Tasks to complete
a: According to the court order on the FDIC's subpoena dispute, how much in damages did the FDIC seek in the underlying Colorado action?
b: Continue the court order on the FDIC's subpoena dispute from its last sentence.

United States District Court, N.D. California

July 10, 2015

CHARLES J. BERLING, et al., Defendants.



The Federal Deposit Insurance Corporation ("FDIC") as the receiver for the United Western Bank of Denver, Colorado ("the Bank") sued nine former directors and officers of the Bank alleging breach of fiduciary duty, negligence, and gross negligence. The FDIC filed suit in the United States District Court for the District of Colorado in 2014. FDIC v. Berling, et al., No. 14-137-CMA-MJW (D. Colo.). As part of on-going discovery, Defendants issued two subpoenas seeking to depose non-parties Steven J. Harris and Kevin B. Swanson, Office of Thrift Supervision ("OTS") bank examiners who reside in this District. Defendants now move to compel the Office of the Comptroller of Currency (the successor agency to the OTS) to produce these examiners for deposition. (Dkt. No. 1.) Having considered the papers and having had the benefit of oral argument, the Court GRANTS the motion to compel.


In 2011, the Bank closed and the FDIC was appointed as the receiver. Three years later, the FDIC initiated the underlying action in the Colorado District Court seeking $35 million in damages based on allegations that the Defendants, nine former officers and directors of the Bank, recommended and approved loans that violated the Bank's lending policies and prudent, safe, and sound lending practices. (Dkt. No. 1-2 at 3[1] (Complaint ¶ 3).) The FDIC further alleges that regulators warned Defendants of the risks inherent in their lending practices prior to issuance of the at-issue loans. ( Id. at ¶ 21.)

The 12 loans at issue were made between November 2006 and August 2009. From 2006 to 2009, federal bank examiners from the OTS conducted regular examinations of the Bank. Pursuant to the Uniform Financial Institutions Rating System and applicable OTS guidance, the OTS examiners reviewed financial institutions, including the Bank, in six separate areas known as the "CAMELS" components, which stands for "Capital Adequacy, " "Asset Quality, " Management, " "Earnings, " "Liquidity, " and "Sensitivity to Market Risk." See 62 Fed. Reg. 752, 753 (Jan. 6, 1997).

In November 2014, Defendants submitted an administrative request for information to the Office of the Comptroller of Currency ("OCC") seeking information related to the OTS's examinations of the Bank during the relevant time period. (Dkt. No. 1-2 at 56.) In particular, Defendants sought documents regarding OTS examiners' review of several of the loans at issue and sought to depose four bank examiners, including current OCC employees, Steven Harris and Kevin Swanson, and former employees, Nicholas Dyer and Walter Santos. (Dkt. No. 12 at 56-60.) After five months of administrative process, the OCC denied the request for the depositions, but granted some of the requests for documents. (Dkt. No. 1-3 at 25.) Defendants thereafter issued subpoenas to the two OCC employees residing in this District: Steven Harris, the OTS Examiner-in-Charge of the 2007 examination, and Kevin Swanson, the OTS Field Manager for the examinations conducted in 2005, 2006, 2007, and 2009.[2] The OCC notified Defendants that Messrs. Harris and Swanson would not appear for deposition, and Defendants thereafter filed the underlying motion to compel compliance with the subpoenas. (Dkt. No. 1-3 at 35 (Harris Subpoena), 38 (Swanson Subpoena), 43 (email re: OCC's position).)

Dataset
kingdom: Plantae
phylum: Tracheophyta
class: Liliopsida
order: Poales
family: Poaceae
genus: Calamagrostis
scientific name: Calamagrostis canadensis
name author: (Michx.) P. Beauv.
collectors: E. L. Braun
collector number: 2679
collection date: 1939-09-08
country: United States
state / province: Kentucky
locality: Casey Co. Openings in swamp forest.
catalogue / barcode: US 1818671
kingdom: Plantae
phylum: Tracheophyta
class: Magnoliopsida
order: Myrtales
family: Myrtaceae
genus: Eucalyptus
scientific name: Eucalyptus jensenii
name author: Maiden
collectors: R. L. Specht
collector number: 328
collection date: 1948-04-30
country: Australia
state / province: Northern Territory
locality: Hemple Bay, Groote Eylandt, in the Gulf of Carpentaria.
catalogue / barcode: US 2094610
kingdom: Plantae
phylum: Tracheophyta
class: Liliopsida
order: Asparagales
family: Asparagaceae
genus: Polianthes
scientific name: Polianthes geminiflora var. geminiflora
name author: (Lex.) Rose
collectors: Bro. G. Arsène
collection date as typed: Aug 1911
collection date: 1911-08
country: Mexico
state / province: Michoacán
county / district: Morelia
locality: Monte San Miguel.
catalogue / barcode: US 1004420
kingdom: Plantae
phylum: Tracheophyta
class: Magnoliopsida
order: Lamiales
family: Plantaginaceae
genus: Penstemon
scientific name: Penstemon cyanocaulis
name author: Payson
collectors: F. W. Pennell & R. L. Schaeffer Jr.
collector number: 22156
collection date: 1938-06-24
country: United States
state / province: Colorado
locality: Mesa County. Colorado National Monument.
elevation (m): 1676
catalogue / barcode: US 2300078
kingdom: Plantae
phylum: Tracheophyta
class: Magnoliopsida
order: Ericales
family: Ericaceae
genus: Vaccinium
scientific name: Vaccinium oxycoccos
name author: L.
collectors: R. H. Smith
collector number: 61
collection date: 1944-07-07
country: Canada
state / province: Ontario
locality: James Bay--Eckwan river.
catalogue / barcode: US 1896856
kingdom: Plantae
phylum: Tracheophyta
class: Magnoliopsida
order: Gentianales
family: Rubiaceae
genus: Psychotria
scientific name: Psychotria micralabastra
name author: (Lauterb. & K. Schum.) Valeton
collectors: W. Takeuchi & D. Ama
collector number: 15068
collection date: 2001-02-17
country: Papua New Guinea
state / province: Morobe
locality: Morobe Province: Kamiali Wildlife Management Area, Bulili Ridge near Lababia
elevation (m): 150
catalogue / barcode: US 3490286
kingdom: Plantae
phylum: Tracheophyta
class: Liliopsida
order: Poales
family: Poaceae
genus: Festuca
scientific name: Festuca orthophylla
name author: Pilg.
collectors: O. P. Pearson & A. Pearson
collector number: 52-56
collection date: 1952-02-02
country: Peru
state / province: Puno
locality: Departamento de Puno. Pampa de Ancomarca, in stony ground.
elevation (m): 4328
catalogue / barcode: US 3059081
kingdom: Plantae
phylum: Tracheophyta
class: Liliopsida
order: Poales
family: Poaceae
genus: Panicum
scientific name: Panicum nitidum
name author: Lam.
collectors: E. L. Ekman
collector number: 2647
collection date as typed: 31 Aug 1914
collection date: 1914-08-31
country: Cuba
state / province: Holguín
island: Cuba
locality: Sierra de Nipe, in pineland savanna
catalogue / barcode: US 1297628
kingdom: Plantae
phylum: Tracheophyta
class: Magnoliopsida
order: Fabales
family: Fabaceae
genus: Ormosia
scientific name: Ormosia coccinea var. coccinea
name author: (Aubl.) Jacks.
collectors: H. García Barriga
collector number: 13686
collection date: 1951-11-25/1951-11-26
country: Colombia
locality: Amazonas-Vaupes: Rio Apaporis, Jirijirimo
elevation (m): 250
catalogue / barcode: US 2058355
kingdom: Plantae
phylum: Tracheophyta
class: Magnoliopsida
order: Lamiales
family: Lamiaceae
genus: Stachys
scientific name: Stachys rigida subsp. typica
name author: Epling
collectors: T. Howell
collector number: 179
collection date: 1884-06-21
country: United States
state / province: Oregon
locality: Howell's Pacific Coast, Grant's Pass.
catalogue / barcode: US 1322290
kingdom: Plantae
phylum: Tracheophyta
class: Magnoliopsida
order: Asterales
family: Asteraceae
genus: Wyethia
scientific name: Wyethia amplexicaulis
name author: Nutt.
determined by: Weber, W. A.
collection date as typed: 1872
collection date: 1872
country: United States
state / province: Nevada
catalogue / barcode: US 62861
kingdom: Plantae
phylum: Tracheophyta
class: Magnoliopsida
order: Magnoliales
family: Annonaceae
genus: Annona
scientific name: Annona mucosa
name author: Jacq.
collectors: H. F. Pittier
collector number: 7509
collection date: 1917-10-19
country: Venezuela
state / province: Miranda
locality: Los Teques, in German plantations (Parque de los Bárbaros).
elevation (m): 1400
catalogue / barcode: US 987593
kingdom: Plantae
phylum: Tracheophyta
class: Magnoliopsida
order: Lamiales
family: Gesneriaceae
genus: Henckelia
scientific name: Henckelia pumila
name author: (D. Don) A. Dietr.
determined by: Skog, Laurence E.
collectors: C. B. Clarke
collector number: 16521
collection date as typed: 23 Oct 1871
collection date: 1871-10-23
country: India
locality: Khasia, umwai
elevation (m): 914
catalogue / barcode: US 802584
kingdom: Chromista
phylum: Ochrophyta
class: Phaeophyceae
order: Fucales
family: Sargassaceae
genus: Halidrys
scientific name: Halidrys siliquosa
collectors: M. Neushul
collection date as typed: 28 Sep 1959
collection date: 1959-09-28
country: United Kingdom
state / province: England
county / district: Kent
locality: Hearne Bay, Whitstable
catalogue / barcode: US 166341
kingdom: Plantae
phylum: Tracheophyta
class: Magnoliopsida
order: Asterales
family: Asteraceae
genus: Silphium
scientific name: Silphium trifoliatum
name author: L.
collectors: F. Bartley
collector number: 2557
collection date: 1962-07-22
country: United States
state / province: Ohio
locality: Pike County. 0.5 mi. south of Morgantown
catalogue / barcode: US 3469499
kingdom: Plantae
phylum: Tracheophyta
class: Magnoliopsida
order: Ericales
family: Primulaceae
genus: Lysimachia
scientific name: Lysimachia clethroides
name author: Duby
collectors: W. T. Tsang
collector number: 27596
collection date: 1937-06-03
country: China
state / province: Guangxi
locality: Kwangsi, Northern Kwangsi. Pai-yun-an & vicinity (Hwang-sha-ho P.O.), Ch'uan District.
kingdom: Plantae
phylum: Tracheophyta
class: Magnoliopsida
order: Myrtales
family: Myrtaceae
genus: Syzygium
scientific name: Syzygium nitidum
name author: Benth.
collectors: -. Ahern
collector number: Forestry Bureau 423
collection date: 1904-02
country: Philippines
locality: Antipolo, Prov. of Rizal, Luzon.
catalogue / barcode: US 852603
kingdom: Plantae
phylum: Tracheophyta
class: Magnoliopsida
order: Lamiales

Answers per task
a: $35 million.

b:
Federal Rule of Civil Procedure 45 governs discovery of nonparties by subpoena. The scope of the discovery that can be requested through a subpoena under Rule 45 is the same as the scope under Rule 26(b). Fed.R.Civ.P. 45 Advisory Comm.'s Note (1970) ("[T]he scope of discovery through a subpoena is the same as that applicable to Rule 34 and other discovery rules."); Fed.R.Civ.P. 34(a) ("A party may serve on any other party a request within the scope of Rule 26(b)."). Rule 26(b) allows a party to obtain discovery concerning any nonprivileged matter that is relevant to any party's claim or defense. Fed.R.Civ.P. 26(b)(1).

A court must protect a nonparty subject to a subpoena if the subpoena "requires disclosure of privileged or other protected matter" or the subpoena "subjects a person to undue burden." Fed.R.Civ.P. 45(d)(3). A court must also limit discovery if it is unreasonably duplicative, if it can be obtained from a source that is more convenient or less burdensome, or if the burden of producing it outweighs its likely benefit. Fed.R.Civ.P. 26(b)(2)(C).

"On a motion to quash a subpoena, the moving party has the burden of persuasion under Rule 45(c)(3), but the party issuing the subpoena must demonstrate that the discovery sought is relevant." Chevron Corp. v. Donziger, No. 12-MC-80237, 2013 WL 4536808, at *4 (N.D. Cal. Aug. 22, 2013) (internal citation omitted). "[I]f the sought after documents are not relevant nor calculated to lead to the discovery of admissible evidence, then any burden whatsoever imposed... would be by definition undue." See Compaq Computer Corp. v. Packard Bell Elecs., 163 F.R.D. 329, 335-36 (N.D. Cal. 1995).


Defendants contend that the depositions are relevant to demonstrate that their actions met the standard of care, and to test the FDIC's allegation that Defendants ignored the regulators' warnings as to some of the loans at issue. Defendants further assert that this information is not otherwise available from another source. The OCC, on behalf of non-parties Messrs. Harris and Swanson, contends that Defendants have failed to establish that the depositions would yield any relevant information, and even if the information were relevant, it is equally available from the documents available to Defendants and unduly burdensome. Because the Court concludes that the discovery sought is relevant given the FDIC's allegations, and otherwise satisfies the proportionality requirements of Rule 26(b)(2), Defendants' motion to compel is granted.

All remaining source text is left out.